(Text extracted from pages)
******************************

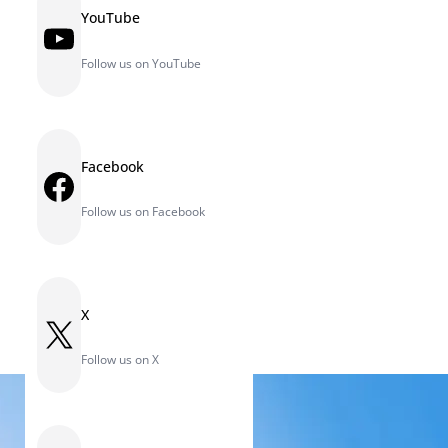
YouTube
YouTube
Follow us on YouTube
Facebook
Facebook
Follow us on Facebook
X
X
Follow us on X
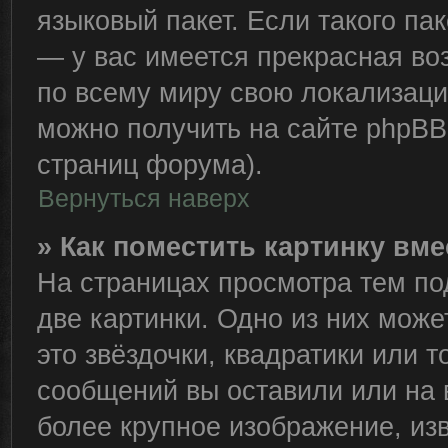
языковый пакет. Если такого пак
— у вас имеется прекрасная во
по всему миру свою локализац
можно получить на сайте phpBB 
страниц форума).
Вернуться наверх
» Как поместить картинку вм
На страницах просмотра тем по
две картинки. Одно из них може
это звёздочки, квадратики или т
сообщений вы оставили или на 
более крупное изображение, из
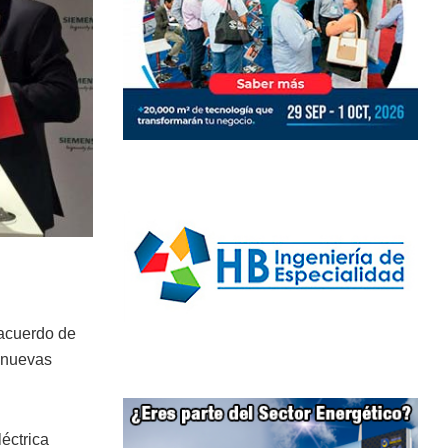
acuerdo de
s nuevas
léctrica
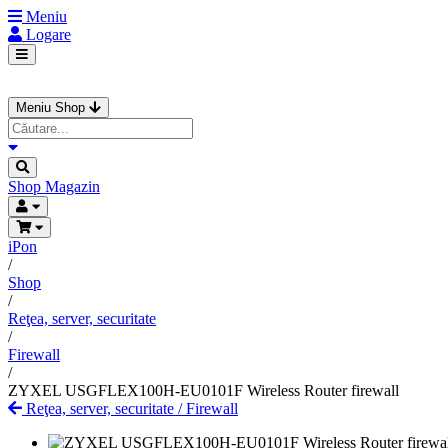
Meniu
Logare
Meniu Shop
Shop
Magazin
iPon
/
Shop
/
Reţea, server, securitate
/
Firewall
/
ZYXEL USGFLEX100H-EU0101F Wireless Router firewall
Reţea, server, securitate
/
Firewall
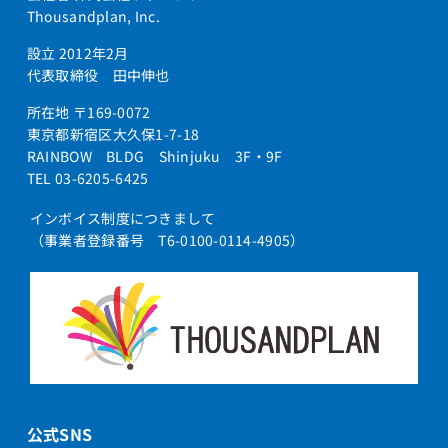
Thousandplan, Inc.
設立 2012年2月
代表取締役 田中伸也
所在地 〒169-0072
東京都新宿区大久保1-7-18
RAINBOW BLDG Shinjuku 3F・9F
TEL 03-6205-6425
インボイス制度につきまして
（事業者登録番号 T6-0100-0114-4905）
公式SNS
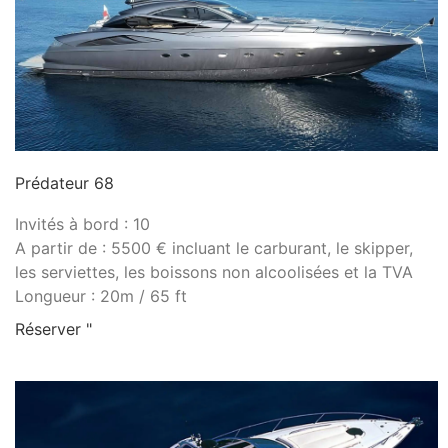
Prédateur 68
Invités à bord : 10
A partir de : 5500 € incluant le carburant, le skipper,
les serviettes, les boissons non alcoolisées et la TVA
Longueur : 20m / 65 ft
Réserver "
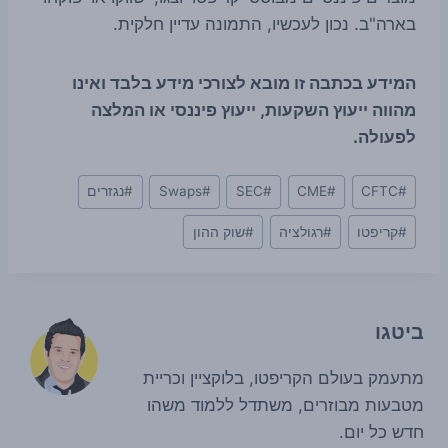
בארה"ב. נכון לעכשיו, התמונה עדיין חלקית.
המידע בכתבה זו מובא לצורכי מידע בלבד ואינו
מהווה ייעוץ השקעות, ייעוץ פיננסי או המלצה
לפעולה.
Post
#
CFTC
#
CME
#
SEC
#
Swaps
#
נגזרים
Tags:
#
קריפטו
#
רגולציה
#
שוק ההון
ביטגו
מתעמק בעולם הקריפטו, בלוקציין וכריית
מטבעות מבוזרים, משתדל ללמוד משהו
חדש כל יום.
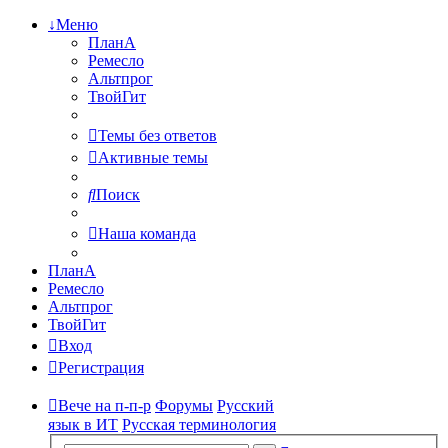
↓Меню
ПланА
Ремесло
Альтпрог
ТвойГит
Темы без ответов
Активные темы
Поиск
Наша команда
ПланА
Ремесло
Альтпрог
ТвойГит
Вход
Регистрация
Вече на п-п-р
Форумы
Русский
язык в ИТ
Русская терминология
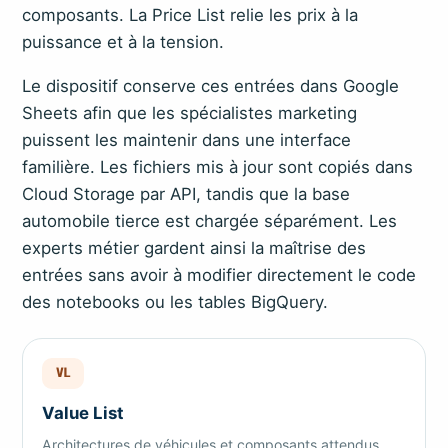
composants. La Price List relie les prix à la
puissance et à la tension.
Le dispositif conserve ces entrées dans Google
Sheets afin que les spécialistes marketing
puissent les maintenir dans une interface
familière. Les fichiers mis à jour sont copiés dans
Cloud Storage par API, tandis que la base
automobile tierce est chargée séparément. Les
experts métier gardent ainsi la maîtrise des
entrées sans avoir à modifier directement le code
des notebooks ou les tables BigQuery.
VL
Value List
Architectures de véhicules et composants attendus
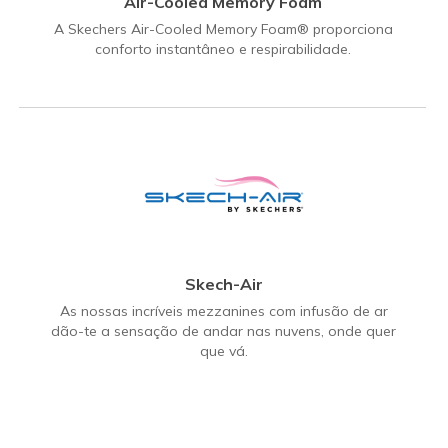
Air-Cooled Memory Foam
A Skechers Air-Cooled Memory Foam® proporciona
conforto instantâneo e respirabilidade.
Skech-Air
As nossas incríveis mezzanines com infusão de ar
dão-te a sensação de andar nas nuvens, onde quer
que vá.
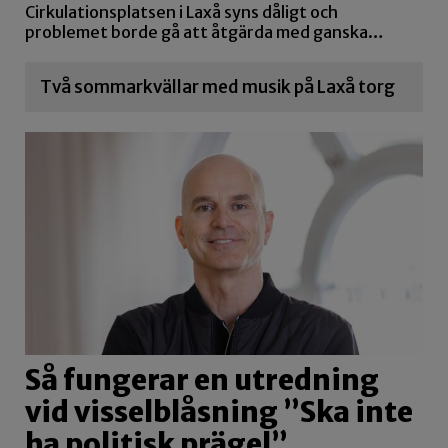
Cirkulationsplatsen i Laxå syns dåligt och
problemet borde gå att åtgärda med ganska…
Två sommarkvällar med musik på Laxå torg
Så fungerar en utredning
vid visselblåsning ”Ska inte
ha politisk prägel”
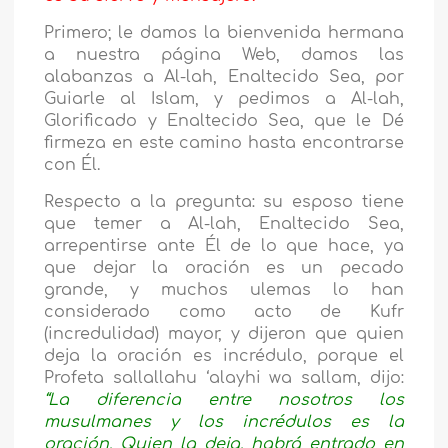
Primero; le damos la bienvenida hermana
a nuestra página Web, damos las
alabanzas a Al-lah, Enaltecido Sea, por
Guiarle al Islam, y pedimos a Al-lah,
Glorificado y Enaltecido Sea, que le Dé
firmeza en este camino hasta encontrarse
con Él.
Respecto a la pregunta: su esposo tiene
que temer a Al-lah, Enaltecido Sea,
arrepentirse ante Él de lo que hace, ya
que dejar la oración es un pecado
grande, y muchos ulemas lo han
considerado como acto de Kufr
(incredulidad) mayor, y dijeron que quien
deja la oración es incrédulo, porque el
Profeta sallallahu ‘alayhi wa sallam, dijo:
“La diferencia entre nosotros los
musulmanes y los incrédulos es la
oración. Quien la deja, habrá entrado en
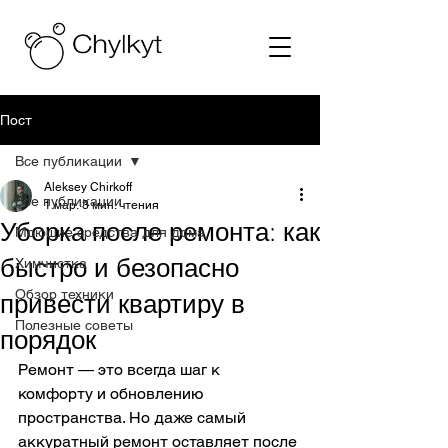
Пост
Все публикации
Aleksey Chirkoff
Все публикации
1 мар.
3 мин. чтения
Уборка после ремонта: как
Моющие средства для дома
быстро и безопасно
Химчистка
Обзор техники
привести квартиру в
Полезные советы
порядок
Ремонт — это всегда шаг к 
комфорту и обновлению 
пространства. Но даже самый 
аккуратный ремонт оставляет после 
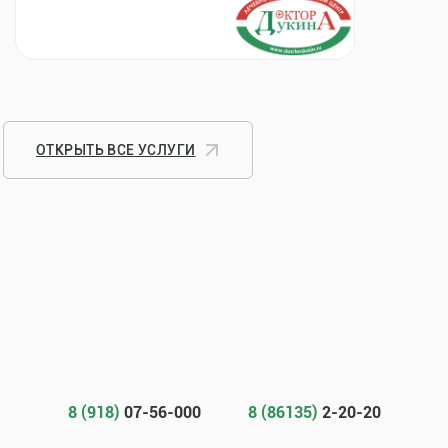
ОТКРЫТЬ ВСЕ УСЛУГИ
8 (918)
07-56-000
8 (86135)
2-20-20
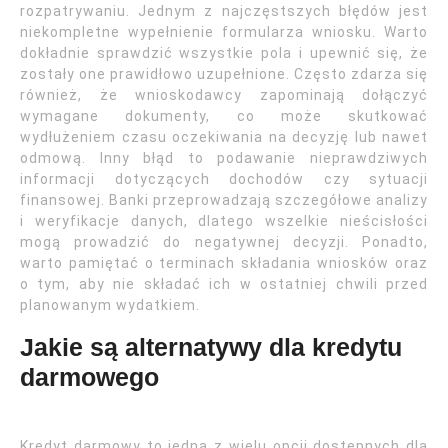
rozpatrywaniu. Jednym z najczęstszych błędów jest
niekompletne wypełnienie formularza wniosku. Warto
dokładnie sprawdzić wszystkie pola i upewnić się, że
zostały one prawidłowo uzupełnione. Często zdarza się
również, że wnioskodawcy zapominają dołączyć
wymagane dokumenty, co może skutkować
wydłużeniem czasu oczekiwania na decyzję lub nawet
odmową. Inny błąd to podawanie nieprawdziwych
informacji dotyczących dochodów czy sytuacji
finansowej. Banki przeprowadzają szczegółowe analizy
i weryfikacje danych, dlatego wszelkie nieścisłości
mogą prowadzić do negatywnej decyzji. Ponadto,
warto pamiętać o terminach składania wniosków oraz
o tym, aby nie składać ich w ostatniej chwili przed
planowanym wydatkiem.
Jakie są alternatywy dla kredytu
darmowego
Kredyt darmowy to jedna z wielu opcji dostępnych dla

******************************

§ **Task to complete**
Reproduce the text of every entry above line by line, without changing a character. Leave the pictures out of your output.

§ **Answer below**
YouTube
YouTube
Follow us on YouTube
Facebook
Facebook
Follow us on Facebook
X
X
Follow us on X
языковый пакет. Если такого пак
— у вас имеется прекрасная во
по всему миру свою локализац
можно получить на сайте phpBB 
страниц форума).
Вернуться наверх
» Как поместить картинку вм
На страницах просмотра тем по
две картинки. Одно из них може
это звёздочки, квадратики или т
сообщений вы оставили или на 
более крупное изображение, из
acuerdo de
s nuevas
léctrica
Meniu
Logare
Meniu Shop
Shop
Magazin
iPon
/
Shop
/
Reţea, server, securitate
/
Firewall
/
ZYXEL USGFLEX100H-EU0101F Wireless Router firewall
Reţea, server, securitate
/
Firewall
Thousandplan, Inc.
設立 2012年2月
代表取締役 田中伸也
所在地 〒169-0072
東京都新宿区大久保1-7-18
RAINBOW BLDG Shinjuku 3F・9F
TEL 03-6205-6425
インボイス制度につきまして
（事業者登録番号 T6-0100-0114-4905）
公式SNS
Prédateur 68
Invités à bord : 10
A partir de : 5500 € incluant le carburant, le skipper,
les serviettes, les boissons non alcoolisées et la TVA
Longueur : 20m / 65 ft
Réserver "
בארה"ב. נכון לעכשיו, התמונה עדיין חלקית.
המידע בכתבה זו מובא לצורכי מידע בלבד ואינו
מהווה ייעוץ השקעות, ייעוץ פיננסי או המלצה
לפעולה.
Post
#
CFTC
#
CME
#
SEC
#
Swaps
#
נגזרים
Tags:
#
קריפטו
#
רגולציה
#
שוק ההון
ביטגו
מתעמק בעולם הקריפטו, בלוקציין וכריית
מטבעות מבוזרים, משתדל ללמוד משהו
חדש כל יום.
↓Меню
ПланА
Ремесло
Альтпрог
ТвойГит
Темы без ответов
Активные темы
Поиск
Наша команда
ПланА
Ремесло
Альтпрог
ТвойГит
Вход
Регистрация
Вече на п-п-р
Форумы
Русский
язык в ИТ
Русская терминология
composants. La Price List relie les prix à la
puissance et à la tension.
Le dispositif conserve ces entrées dans Google
Sheets afin que les spécialistes marketing
puissent les maintenir dans une interface
familière. Les fichiers mis à jour sont copiés dans
Cloud Storage par API, tandis que la base
automobile tierce est chargée séparément. Les
experts métier gardent ainsi la maîtrise des
entrées sans avoir à modifier directement le code
des notebooks ou les tables BigQuery.
VL
Value List
Architectures de véhicules et composants attendus
Air-Cooled Memory Foam
A Skechers Air-Cooled Memory Foam® proporciona
conforto instantâneo e respirabilidade.
Skech-Air
As nossas incríveis mezzanines com infusão de ar
dão-te a sensação de andar nas nuvens, onde quer
que vá.
Cirkulationsplatsen i Laxå syns dåligt och
problemet borde gå att åtgärda med ganska…
Två sommarkvällar med musik på Laxå torg
Så fungerar en utredning
vid visselblåsning ”Ska inte
ha politisk prägel”
Primero; le damos la bienvenida hermana
a nuestra página Web, damos las
alabanzas a Al-lah, Enaltecido Sea, por
Guiarle al Islam, y pedimos a Al-lah,
Glorificado y Enaltecido Sea, que le Dé
firmeza en este camino hasta encontrarse
con Él.
Respecto a la pregunta: su esposo tiene
que temer a Al-lah, Enaltecido Sea,
arrepentirse ante Él de lo que hace, ya
que dejar la oración es un pecado
grande, y muchos ulemas lo han
considerado como acto de Kufr
(incredulidad) mayor, y dijeron que quien
deja la oración es incrédulo, porque el
Profeta sallallahu ‘alayhi wa sallam, dijo:
“La diferencia entre nosotros los
musulmanes y los incrédulos es la
oración. Quien la deja, habrá entrado en
Пост
Все публикации
Aleksey Chirkoff
Все публикации
1 мар.
3 мин. чтения
Уборка после ремонта: как
Моющие средства для дома
быстро и безопасно
Химчистка
Обзор техники
привести квартиру в
Полезные советы
порядок
Ремонт — это всегда шаг к 
комфорту и обновлению 
пространства. Но даже самый 
аккуратный ремонт оставляет после 
ОТКРЫТЬ ВСЕ УСЛУГИ
8 (918)
07-56-000
8 (86135)
2-20-20
rozpatrywaniu. Jednym z najczęstszych błędów jest
niekompletne wypełnienie formularza wniosku. Warto
dokładnie sprawdzić wszystkie pola i upewnić się, że
zostały one prawidłowo uzupełnione. Często zdarza się
również, że wnioskodawcy zapominają dołączyć
wymagane dokumenty, co może skutkować
wydłużeniem czasu oczekiwania na decyzję lub nawet
odmową. Inny błąd to podawanie nieprawdziwych
informacji dotyczących dochodów czy sytuacji
finansowej. Banki przeprowadzają szczegółowe analizy
i weryfikacje danych, dlatego wszelkie nieścisłości
mogą prowadzić do negatywnej decyzji. Ponadto,
warto pamiętać o terminach składania wniosków oraz
o tym, aby nie składać ich w ostatniej chwili przed
planowanym wydatkiem.
Jakie są alternatywy dla kredytu
darmowego
Kredyt darmowy to jedna z wielu opcji dostępnych dla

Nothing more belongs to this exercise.